ハンコ課長

ブルータル・ジャスティスのハンコ課長のレビュー・感想・評価

ブルータル・ジャスティス(2018年製作の映画)
4.1
渋くて良かった!

当初メル・ギブソン主演ときいただけで、「あっ、これは悪いヤツらとドンパチやって、最後はスッキリ爽快エンドね」っと思ってましたが…誠に申し訳ありませんでした。
全然違いました。

実際はまるでジム・トンプソンの小説のような場末のハードボイルド映画。演出は抑え目で、音楽はカーステレオから流れてくるモノだけ。途中、様々な人物たちからの視点を挟んでくるのが良い。

主人公はもうジジイの刑事。地道にしかし着実に仕事をこなしてきたが、給料も安く治安の悪い街で家族の心もすさんでいる。
仕事への情熱はやはり正義感に支えられてきたが、ここへきて揺らいでくる。

そして、悪役が強烈に悪いヤツらだ。チンケなコンビニを叩くときも、容赦はしない。目的の遂行のためには、指を弾くように命も奪う。映画では彼らの描写もとてもシンプルで、論理や視点が一才描かれず同情の余地もない。

また、まさしくその狭間にいるような黒人青年も立ち位置が上手く、この映画の肝になっている。

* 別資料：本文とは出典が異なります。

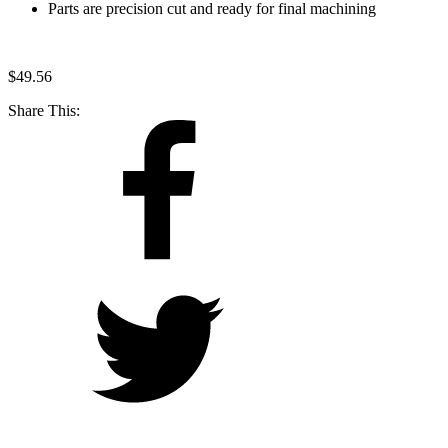
Parts are precision cut and ready for final machining
$
49.56
Share This: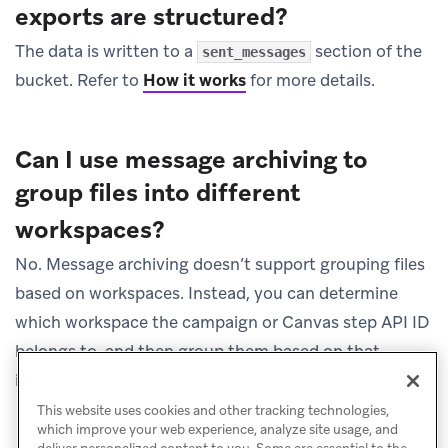
exports are structured?
The data is written to a
section of the
sent_messages
bucket. Refer to
How it works
for more details.
Can I use message archiving to
group files into different
workspaces?
No. Message archiving doesn’t support grouping files
based on workspaces. Instead, you can determine
which workspace the campaign or Canvas step API ID
belongs to, and then group them based on that
information.
This website uses cookies and other tracking technologies,
which improve your web experience, analyze site usage, and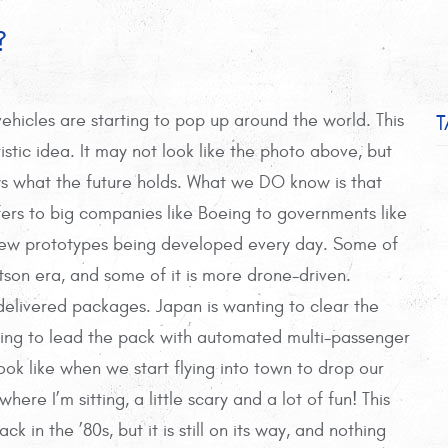
?
T
vehicles are starting to pop up around the world. This
ristic idea. It may not look like the photo above, but
s what the future holds. What we DO know is that
fers to big companies like Boeing to governments like
new prototypes being developed every day. Some of
tson era, and some of it is more drone-driven.
elivered packages. Japan is wanting to clear the
ting to lead the pack with automated multi-passenger
look like when we start flying into town to drop our
ere I’m sitting, a little scary and a lot of fun! This
in the ’80s, but it is still on its way, and nothing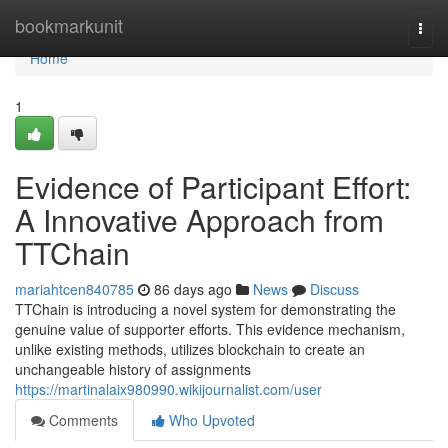
Home
bookmarkunit
Togg
navi
Home
1
Evidence of Participant Effort:
A Innovative Approach from
TTChain
mariahtcen840785
86 days ago
News
Discuss
TTChain is introducing a novel system for demonstrating the
genuine value of supporter efforts. This evidence mechanism,
unlike existing methods, utilizes blockchain to create an
unchangeable history of assignments
https://martinalaix980990.wikijournalist.com/user
Comments
Who Upvoted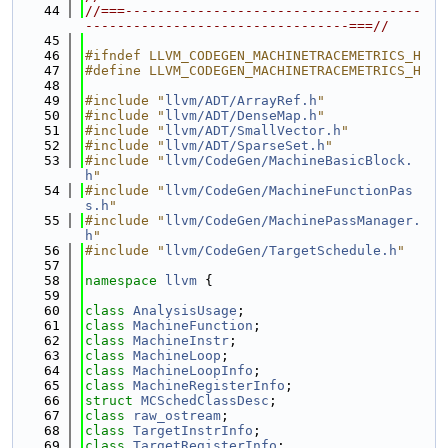
   44
//===-------------------------------------
---------------------------------===//
   45
   46
#ifndef LLVM_CODEGEN_MACHINETRACEMETRICS_H
   47
#define LLVM_CODEGEN_MACHINETRACEMETRICS_H
   48
   49
#include "
llvm/ADT/ArrayRef.h
"
   50
#include "
llvm/ADT/DenseMap.h
"
   51
#include "
llvm/ADT/SmallVector.h
"
   52
#include "
llvm/ADT/SparseSet.h
"
   53
#include "
llvm/CodeGen/MachineBasicBlock.
h
"
   54
#include "
llvm/CodeGen/MachineFunctionPas
s.h
"
   55
#include "
llvm/CodeGen/MachinePassManager.
h
"
   56
#include "
llvm/CodeGen/TargetSchedule.h
"
   57
   58
namespace 
llvm
 {
   59
   60
class 
AnalysisUsage
;
   61
class 
MachineFunction
;
   62
class 
MachineInstr
;
   63
class 
MachineLoop
;
   64
class 
MachineLoopInfo
;
   65
class 
MachineRegisterInfo
;
   66
struct 
MCSchedClassDesc
;
   67
class 
raw_ostream
;
   68
class 
TargetInstrInfo
;
   69
class 
TargetRegisterInfo
;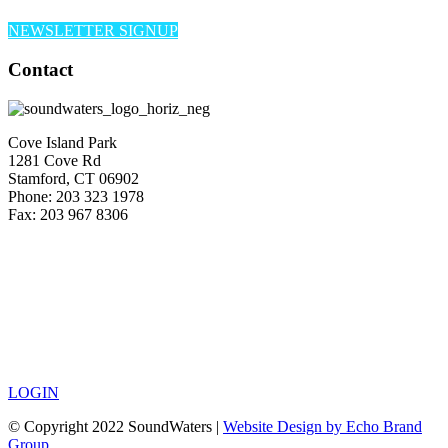
NEWSLETTER SIGNUP
Contact
Cove Island Park
1281 Cove Rd
Stamford, CT 06902
Phone: 203 323 1978
Fax: 203 967 8306
LOGIN
© Copyright 2022 SoundWaters |
Website Design by Echo Brand
Group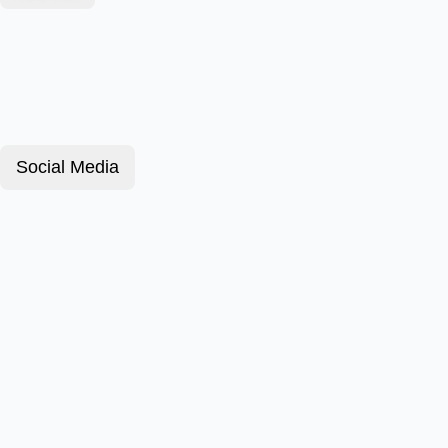
Social Media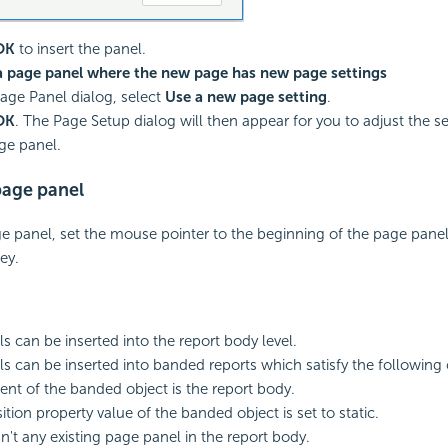
OK
to insert the panel.
 a page panel where the new page has new page settings
Page Panel dialog, select
Use a new page setting
.
OK
. The Page Setup dialog will then appear for you to adjust the se
ge panel.
age panel
 panel, set the mouse pointer to the beginning of the page pane
ey.
s can be inserted into the report body level.
s can be inserted into banded reports which satisfy the following 
ent of the banded object is the report body.
tion property value of the banded object is set to static.
sn't any existing page panel in the report body.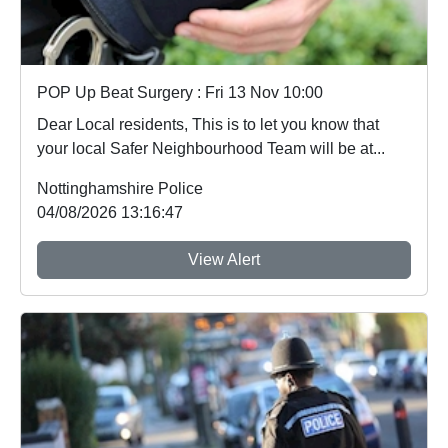
POP Up Beat Surgery : Fri 13 Nov 10:00
Dear Local residents, This is to let you know that
your local Safer Neighbourhood Team will be at...
Nottinghamshire Police
04/08/2026 13:16:47
View Alert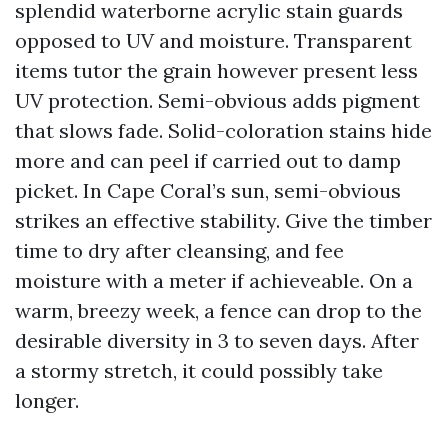
splendid waterborne acrylic stain guards
opposed to UV and moisture. Transparent
items tutor the grain however present less
UV protection. Semi-obvious adds pigment
that slows fade. Solid-coloration stains hide
more and can peel if carried out to damp
picket. In Cape Coral’s sun, semi-obvious
strikes an effective stability. Give the timber
time to dry after cleansing, and fee
moisture with a meter if achieveable. On a
warm, breezy week, a fence can drop to the
desirable diversity in 3 to seven days. After
a stormy stretch, it could possibly take
longer.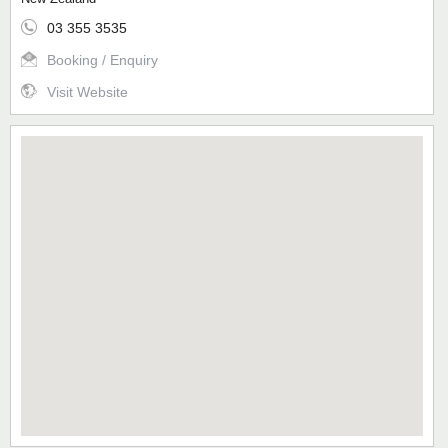
03 355 3535
Booking / Enquiry
Visit Website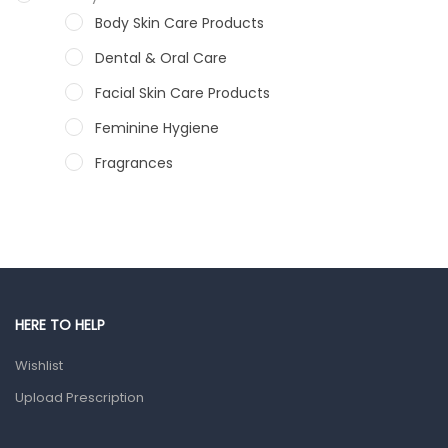
Body Skin Care Products
Dental & Oral Care
Facial Skin Care Products
Feminine Hygiene
Fragrances
Hair Care Products
Hands, Nails And Lipcare Products
Male Grooming products
Shower Essentials
HERE TO HELP
Health and Medicine
Wishlist
Colds, Flu & Allergies
Upload Prescription
Ear, Nose & Throat
Eye Care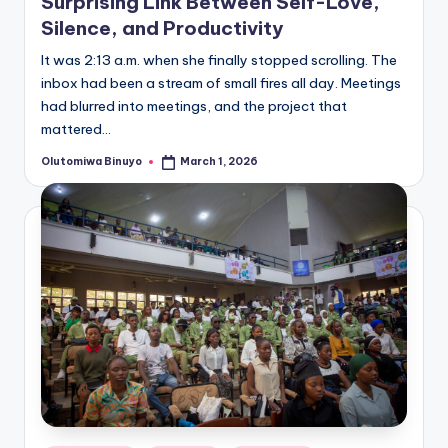
Surprising Link Between Self-Love,
Silence, and Productivity
It was 2:13 a.m. when she finally stopped scrolling. The
inbox had been a stream of small fires all day. Meetings
had blurred into meetings, and the project that
mattered…
Olutomiwa Binuyo
March 1, 2026
Posted
by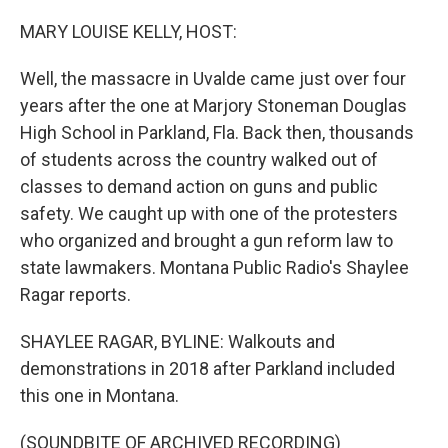
o
r
I
k
n
MARY LOUISE KELLY, HOST:
Well, the massacre in Uvalde came just over four
years after the one at Marjory Stoneman Douglas
High School in Parkland, Fla. Back then, thousands
of students across the country walked out of
classes to demand action on guns and public
safety. We caught up with one of the protesters
who organized and brought a gun reform law to
state lawmakers. Montana Public Radio's Shaylee
Ragar reports.
SHAYLEE RAGAR, BYLINE: Walkouts and
demonstrations in 2018 after Parkland included
this one in Montana.
(SOUNDBITE OF ARCHIVED RECORDING)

生きるために軽微な犯罪を犯すことは厭わないが、家族のことを気にかけている。

印象的だったのは、黒人の弟も主人公の奥さんも足が悪く、その悪くなった理由が詳細に語られていないことだ。恐らく悪い奴らにやられたのだが、具体的に描写しないことで、仕方ないというか厭世感が滲み出ていた。そして産後鬱に苦しみながら出勤する女性の描写は強烈に焼きついた。

陰鬱な空気に支配される中、張り込み中の買い出しやスマホを破壊するところなど、相棒との軽妙なやり取りが唯一救いで笑える。

クライマックスの襲撃シーンと主人公との銃撃戦は素晴らしい出来で、この監督の次回作にも期待したい!

余談だが、『ドラッグウォー•毒戦』が個人的に最近のお気に入りで、ウンコ映画の後に奇しくもシッコ映画が上位に来てダダ漏れ付いているのは、偶然だろうか。